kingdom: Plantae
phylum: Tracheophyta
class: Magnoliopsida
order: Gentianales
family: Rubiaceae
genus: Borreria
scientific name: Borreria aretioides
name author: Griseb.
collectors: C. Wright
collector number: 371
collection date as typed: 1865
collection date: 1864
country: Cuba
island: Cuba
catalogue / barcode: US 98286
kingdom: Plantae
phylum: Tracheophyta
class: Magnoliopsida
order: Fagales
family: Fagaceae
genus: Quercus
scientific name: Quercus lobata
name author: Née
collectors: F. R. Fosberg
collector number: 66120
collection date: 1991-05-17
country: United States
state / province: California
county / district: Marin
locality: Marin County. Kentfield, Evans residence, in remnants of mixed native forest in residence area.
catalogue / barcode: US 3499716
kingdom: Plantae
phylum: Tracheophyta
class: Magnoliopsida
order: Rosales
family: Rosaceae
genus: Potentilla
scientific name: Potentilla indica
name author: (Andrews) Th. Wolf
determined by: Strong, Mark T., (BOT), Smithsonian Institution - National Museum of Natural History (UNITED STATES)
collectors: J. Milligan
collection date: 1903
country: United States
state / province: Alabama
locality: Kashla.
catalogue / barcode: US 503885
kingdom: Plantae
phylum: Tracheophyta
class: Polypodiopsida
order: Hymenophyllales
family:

# Aim:
Update the lines above so that each "name author" becomes "authority", with nothing else changed.

# Solution to the exercise:
kingdom: Plantae
phylum: Tracheophyta
class: Magnoliopsida
order: Gentianales
family: Rubiaceae
genus: Borreria
scientific name: Borreria aretioides
authority: Griseb.
collectors: C. Wright
collector number: 371
collection date as typed: 1865
collection date: 1864
country: Cuba
island: Cuba
catalogue / barcode: US 98286
kingdom: Plantae
phylum: Tracheophyta
class: Magnoliopsida
order: Fagales
family: Fagaceae
genus: Quercus
scientific name: Quercus lobata
authority: Née
collectors: F. R. Fosberg
collector number: 66120
collection date: 1991-05-17
country: United States
state / province: California
county / district: Marin
locality: Marin County. Kentfield, Evans residence, in remnants of mixed native forest in residence area.
catalogue / barcode: US 3499716
kingdom: Plantae
phylum: Tracheophyta
class: Magnoliopsida
order: Rosales
family: Rosaceae
genus: Potentilla
scientific name: Potentilla indica
authority: (Andrews) Th. Wolf
determined by: Strong, Mark T., (BOT), Smithsonian Institution - National Museum of Natural History (UNITED STATES)
collectors: J. Milligan
collection date: 1903
country: United States
state / province: Alabama
locality: Kashla.
catalogue / barcode: US 503885
kingdom: Plantae
phylum: Tracheophyta
class: Polypodiopsida
order: Hymenophyllales
family:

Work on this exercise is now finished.